The man who was 8 when he and his mom saw the car in the ditch lived around the corner from Titus.
“I was shocked, I was surprised,” he said of Titus’s conviction. “Every encounter I ever had with him was positive. He was a good guy. He’d come plow our driveway occasionally.”
The two original detectives asked the Michigan Innocence Clinic to help clear Titus.
But the state Supreme Court in 2017 refused to take up his case after the Court of Appeals affirmed his conviction.
However, that was before the Michigan Innocence Clinic learned about the serial killer.
ATTORNEY: DILLON HAD TIME TO COMMIT MURDERS
Moran said the producer of the “Undisclosed” podcast, Susan Simpson, who was working on the Titus case, made the possible connection this summer. Simpson worked on the case with the producer of a true-crime television series, “The Killer In Question.”
Moran said he recently scoured through the Kalamazoo County sheriff’s boxes of evidence and found a small file about Dillon, titled “Serial killer.”
“He killed a hunter a week before and he killed another hunter about a week after the killings in the Fulton game area,” Moran said. “This is what he was doing at that time.”
He said Dillon also was suspected of killings in Pennsylvania and Indiana.
Moran said records raise questions about Dillon’s alibi in the Fulton State Game Area murders.
It’s about a five-and-a-half hour drive from Ravenna, Ohio, where Dillon had been hunting that day, to the Fulton State Game Area. Moran said he left Ravenna before noon. The two hunters in Kalamazoo County were killed between 4:30 p.m. and 5:30 p.m. that day.

“He actually had plenty of time to make the drive, make it to the Fulton game area and make it in time to kill those two hunters,” Moran said.
“That was his M.O.,” he continued. “We know that he drove all over Ohio to commit these killings.

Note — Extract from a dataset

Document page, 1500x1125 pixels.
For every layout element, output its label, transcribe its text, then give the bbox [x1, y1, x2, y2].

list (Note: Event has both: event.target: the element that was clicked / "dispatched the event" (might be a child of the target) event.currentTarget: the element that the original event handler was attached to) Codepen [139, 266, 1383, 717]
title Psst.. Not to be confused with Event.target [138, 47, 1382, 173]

He had studied the works of serial killer Ted Bundy, who taught that you should commit your crimes in different jurisdictions so that it would be hard for the authorities to piece them together.”
DETECTIVE: ‘DAMN GOOD CHANCE THAT HE DID IT’
Retired Kalamazoo County Sheriff’s Office Detective Royce Ballett, who worked the case until 1993, said he only recently learned about the serial killer.
He said he didn’t know that the mom and her son had gone to Ohio for a lineup, and picked out Thomas Dillon.
“What should have happened is that you keep an eye on that and when you find out that he’s been convicted of five homicides and sent to prison, the least you could do is drive down to Ohio and say, ‘OK, Tom.'”
Confessions are easier with nothing to lose.
Dillon died in prison in 2011.
“I think that there’s a damn good chance that he did it,” the retired detective said. “But it could be anybody at this point anyway, except Jeff Titus. Because Jeff Titus had as close an air-tight alibi as you can get.”
The Michigan Innocence Clinic director said a federal appeal is on hold while Michigan Attorney General Dana Nessel’s Conviction Integrity Unit considers taking up Titus’s case.
AG spokeswoman Kelly Rossman-McKinney confirmed that the Conviction Integrity Unit has received an application to review the case.
On Nov. 1, “Killer in Question,” a two-hour documentary focusing on the Titus case, will air on Investigation Discovery.